> _WORK REQUIRED_
Please carry on the passage below about how weather alerts encode geography, picking up after its last sentence. The data that follows the passage is separate and should be left aside.

> _PAGE_
————————

These three fields, plus the response field that names the recommended protective action (Shelter, Evacuate, Avoid, Prepare, Monitor), are the heart of why CAP is a standard worth having. A downstream system—a phone carrier deciding whether to push a Wireless Emergency Alert, an emergency manager building a dashboard, an analyst filtering for the most dangerous messages—can read the structured grading rather than try to interpret free text. The worked example later in this article uses exactly this: it filters the active feed to alerts that are both Severe-or-Extreme in severity and Immediate-or-Expected in urgency, which isolates the action-now tier from the much larger background of advisories and watches without ever looking at the event name. That is the standard doing its job: the same three coded fields mean the same thing on a tornado warning in Kansas and a tsunami warning in Alaska.
Geography: zones, counties, UGC and SAME
An alert is meaningless without a place, and NWS alerts encode geography with a system that predates and underlies the modern map polygons: the zone. The country is divided into public forecast zones—subdivisions of counties, or whole counties, drawn so that areas with similar weather are grouped together—and into corresponding marine, fire-weather, and other specialized zones. An alert is issued for one or more of these zones (or, for some warnings, for the counties themselves), and that membership is what determines who is covered. Each NWS forecast office is responsible for a defined set of zones, its county warning area, which is why the issuing office in sender_name and the zones in the geocode always belong together.
The zones are referenced by two parallel coding systems that appear in the geocode field. The Universal Geographic Code (UGC) is the NWS internal scheme: a code that begins with the two-letter state abbreviation, a letter indicating whether it is a zone (Z) or a county (C), and a three-digit number identifying the specific zone or county—so a code like TXZ123 identifies a particular forecast zone in Texas. The SAME code—Specific Area Message Encoding—is the FIPS-based numeric code used by NOAA Weather Radio and the Emergency Alert System to address an alert to a specific county, so that a weather radio programmed for one county only sounds for alerts that include that county's SAME code. The two systems carry the same geographic intent in different alphabets, and an alert typically lists several of each because a single hazard rarely respects one zone's boundary.

————————

> _DATA SHOWN_
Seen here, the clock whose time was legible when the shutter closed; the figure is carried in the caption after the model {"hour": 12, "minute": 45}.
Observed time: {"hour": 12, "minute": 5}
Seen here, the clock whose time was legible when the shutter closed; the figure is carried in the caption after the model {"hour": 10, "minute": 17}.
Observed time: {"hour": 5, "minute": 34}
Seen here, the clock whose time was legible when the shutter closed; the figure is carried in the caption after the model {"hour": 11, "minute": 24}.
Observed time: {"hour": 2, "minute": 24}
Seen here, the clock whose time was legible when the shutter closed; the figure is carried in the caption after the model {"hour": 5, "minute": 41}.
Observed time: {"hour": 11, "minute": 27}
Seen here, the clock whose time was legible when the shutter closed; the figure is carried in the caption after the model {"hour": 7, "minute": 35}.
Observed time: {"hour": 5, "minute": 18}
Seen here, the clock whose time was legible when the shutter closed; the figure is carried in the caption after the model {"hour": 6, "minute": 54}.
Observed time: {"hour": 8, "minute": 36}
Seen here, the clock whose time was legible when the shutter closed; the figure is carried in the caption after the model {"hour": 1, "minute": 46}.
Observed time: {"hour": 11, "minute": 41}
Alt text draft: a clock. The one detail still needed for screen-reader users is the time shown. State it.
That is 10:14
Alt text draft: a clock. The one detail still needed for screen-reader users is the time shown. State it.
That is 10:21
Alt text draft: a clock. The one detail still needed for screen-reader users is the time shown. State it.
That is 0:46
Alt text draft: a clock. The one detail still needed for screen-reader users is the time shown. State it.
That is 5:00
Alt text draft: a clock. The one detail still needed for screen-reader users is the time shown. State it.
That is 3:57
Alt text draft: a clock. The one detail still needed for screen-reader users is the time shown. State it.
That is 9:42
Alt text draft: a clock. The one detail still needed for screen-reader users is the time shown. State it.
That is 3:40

————————

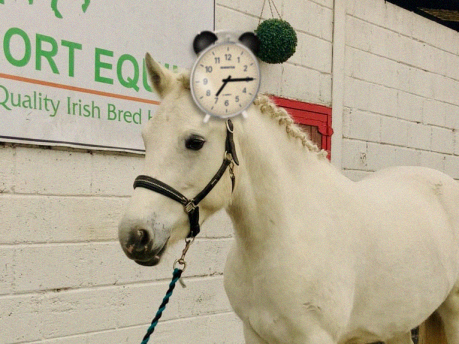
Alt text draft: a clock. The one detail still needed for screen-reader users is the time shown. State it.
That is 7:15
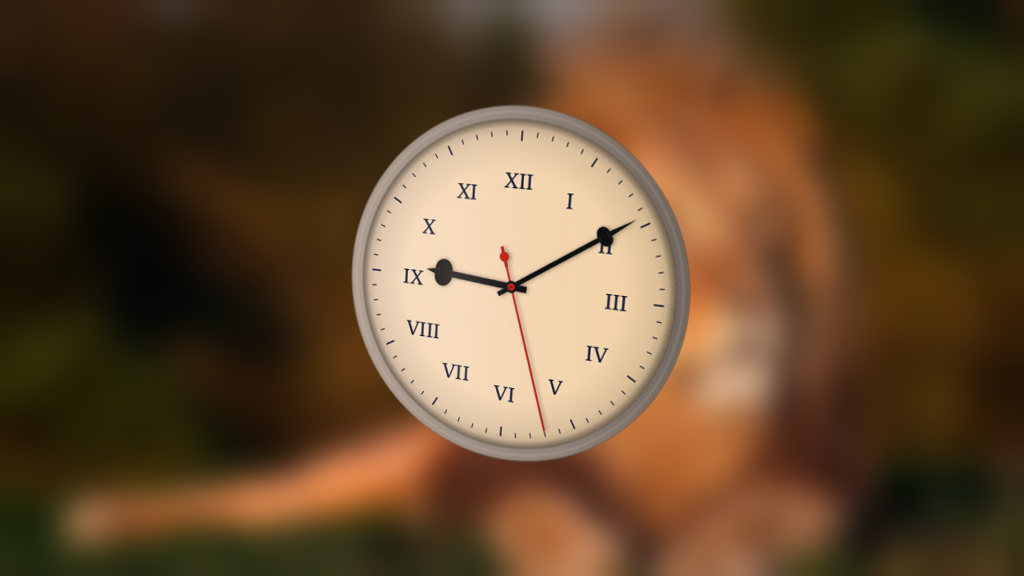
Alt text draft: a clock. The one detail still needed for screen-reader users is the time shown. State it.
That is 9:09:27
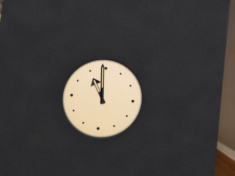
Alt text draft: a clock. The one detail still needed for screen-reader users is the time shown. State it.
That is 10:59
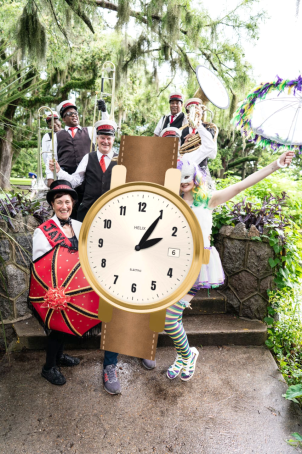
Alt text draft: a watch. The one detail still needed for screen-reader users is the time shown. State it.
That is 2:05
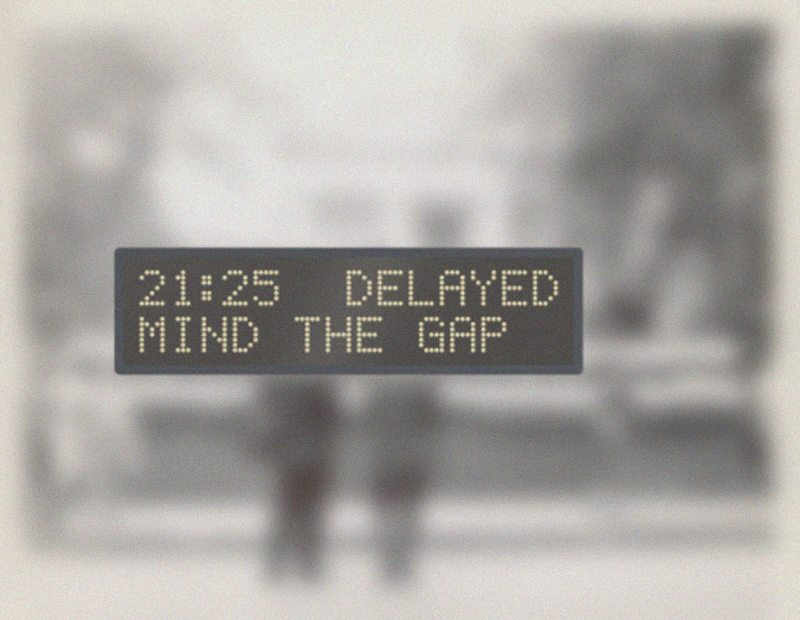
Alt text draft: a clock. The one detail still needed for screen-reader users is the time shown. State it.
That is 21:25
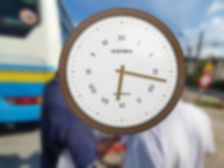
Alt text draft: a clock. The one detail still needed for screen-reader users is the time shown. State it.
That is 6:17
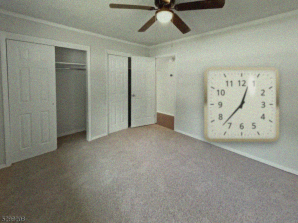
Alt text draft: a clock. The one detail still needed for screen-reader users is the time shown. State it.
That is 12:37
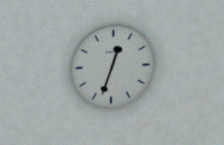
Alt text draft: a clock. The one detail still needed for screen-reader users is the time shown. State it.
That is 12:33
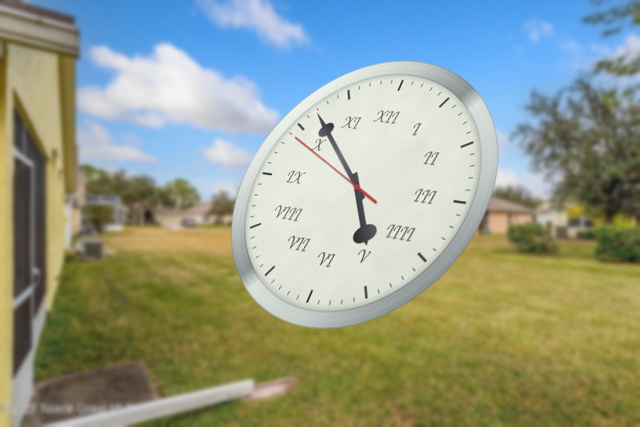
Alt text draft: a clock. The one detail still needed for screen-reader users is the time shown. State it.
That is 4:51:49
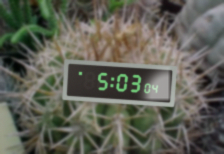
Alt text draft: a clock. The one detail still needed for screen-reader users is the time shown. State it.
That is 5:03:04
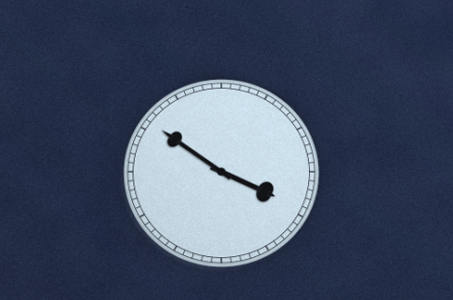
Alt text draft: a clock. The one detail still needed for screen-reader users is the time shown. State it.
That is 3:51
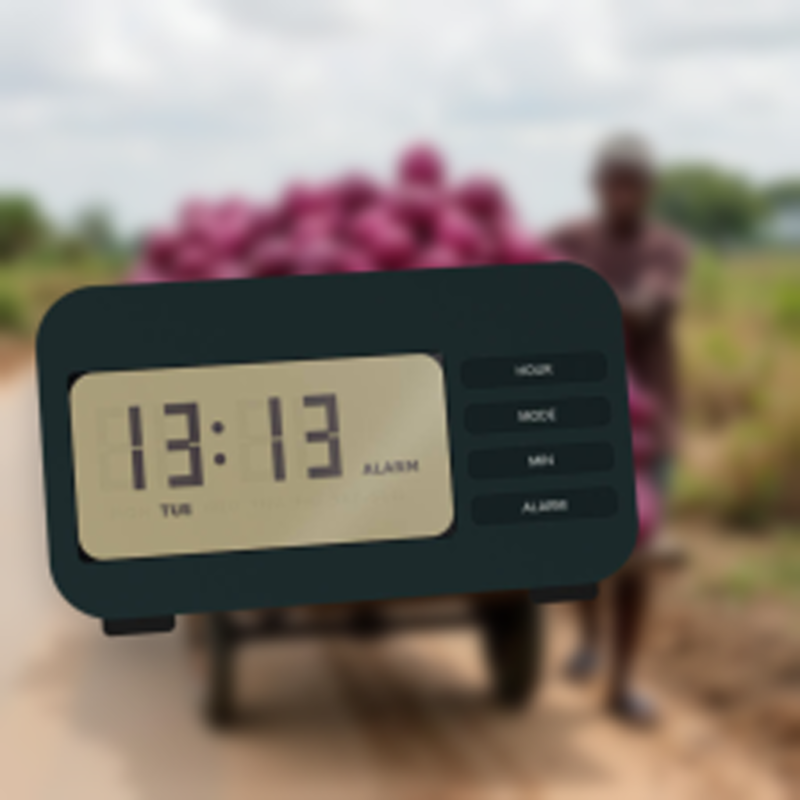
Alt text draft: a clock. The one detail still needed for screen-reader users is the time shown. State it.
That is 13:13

————————

> _ANSWER TO THIS TASK_
For an analyst, the geocode is the join key to geography, and it has a convenient property the worked example exploits: because every UGC code begins with the state postal abbreviation, a coarse state-level tally of active alerts falls directly out of the codes with no external lookup table. Finer geography—mapping a zone to its actual polygon, or rolling alerts up to a metro area or a watershed—requires joining the UGC or SAME code to the NWS zone shapefiles or to a county crosswalk, but the codes themselves are the durable, stable identifiers that make that join possible. Modern warnings also carry a storm-based polygon—a precise, irregular shape covering only the path of the threat—in addition to the zones, which is why a tornado warning can light up only part of a county; but the zone and county codes remain the backbone of the alerting geography and the thing the feed most reliably provides.
The Common Alerting Protocol and the alert pipeline
The format that holds all of this together is the Common Alerting Protocol (CAP), an open, international standard for exchanging emergency alerts in a single machine-readable structure. CAP is not specific to weather—it is used for all kinds of public warnings—but the NWS adopted it as the carrier for its alerts, which is why every field described above (event, severity, urgency, certainty, the area codes, the effective and expiration times) maps to a defined CAP element. The decisive consequence of using a standard is interoperability: one CAP message, issued once by a forecast office, can be consumed by many different downstream systems without each one needing a bespoke parser.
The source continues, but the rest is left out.